Do not ask the wounded person how he feels, become the wounded person!


One of the biggest turnovers is trying to multitask when having a conversation. You are on your phone when someone is talking to you or you are doing someone else.

Or you are only physically in a conversation but you are not actively listening.

if you’re not fully invested in a conversation, there’s no point in having it.


One of the mistakes we make is always trying to sound smart when having conversations. We pretend to know more than we do so that we can impress others. As a result, we end up giving bad advice and preventing our counterparts from seeking guidance from experts.

In the words of Celeste Headlee, “the irony is that when you say things that aren’t entirely accurate, you appear less intelligent than if you’d said nothing at all. It’s like when a young kid uses big words but pronounces them incorrectly.”

Conversations are the basis of any relationship. Any relationship is built on the foundation of trust. The more transparent and honest you are about what you do not know; the more weight people will give to your opinions when you give them.

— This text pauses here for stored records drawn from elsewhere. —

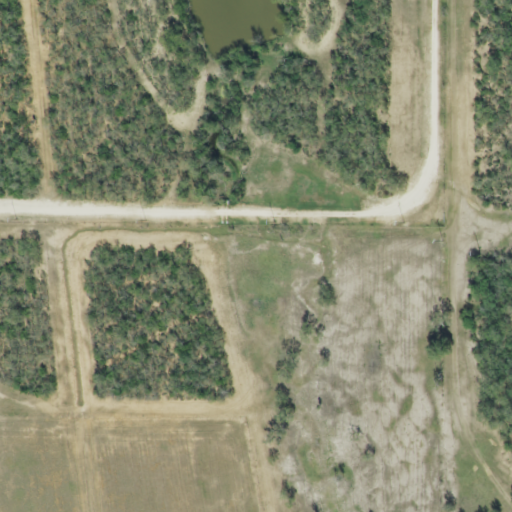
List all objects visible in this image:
road: (318, 209)
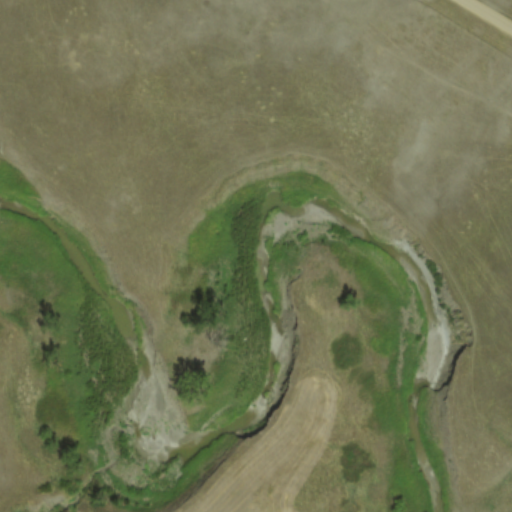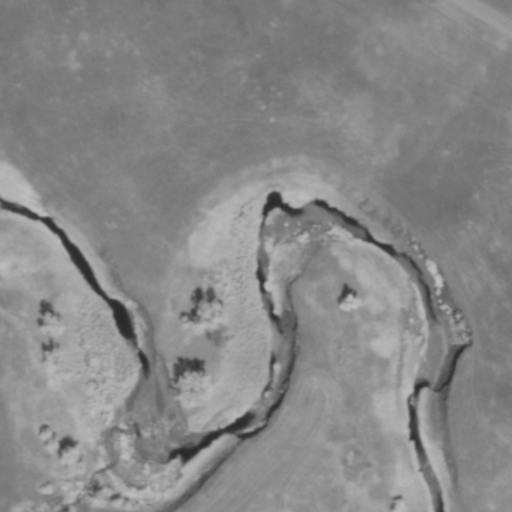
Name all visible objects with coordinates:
road: (487, 14)
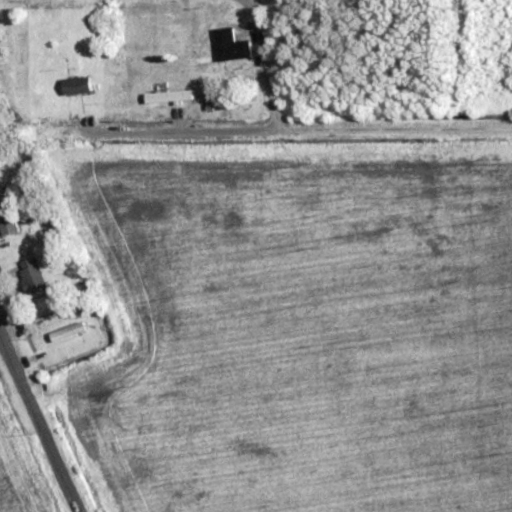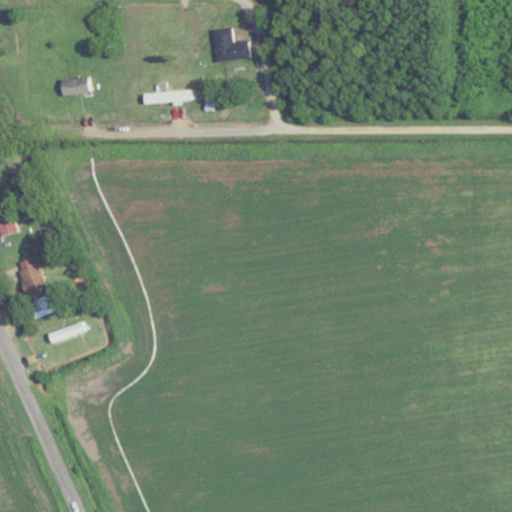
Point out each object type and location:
building: (225, 45)
building: (229, 46)
building: (176, 82)
building: (75, 86)
building: (75, 88)
building: (173, 98)
road: (326, 128)
road: (179, 129)
building: (7, 219)
building: (6, 221)
building: (30, 275)
building: (36, 276)
building: (41, 306)
building: (43, 306)
building: (54, 337)
road: (38, 427)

The words “I don’t know,” never break bonds between people, they strengthen them


As you may have noticed, acquiring great conversation skills calls for a lot of selflessness and sacrifice. You have to be willing to shut your mouth and listen. Like David Perell famously said,” Most of having a good conversation is making the other person feel smart, so they open up to you.”

It asks that you set up the stage, and leave your counterpart to perform while you take the front VIP seats. It asks that you set the table to serve your counterpart and watch him eat every time asking him if he would love some more.

Mastering all the rules discussed above is hard, but when mastering one will take you a long way.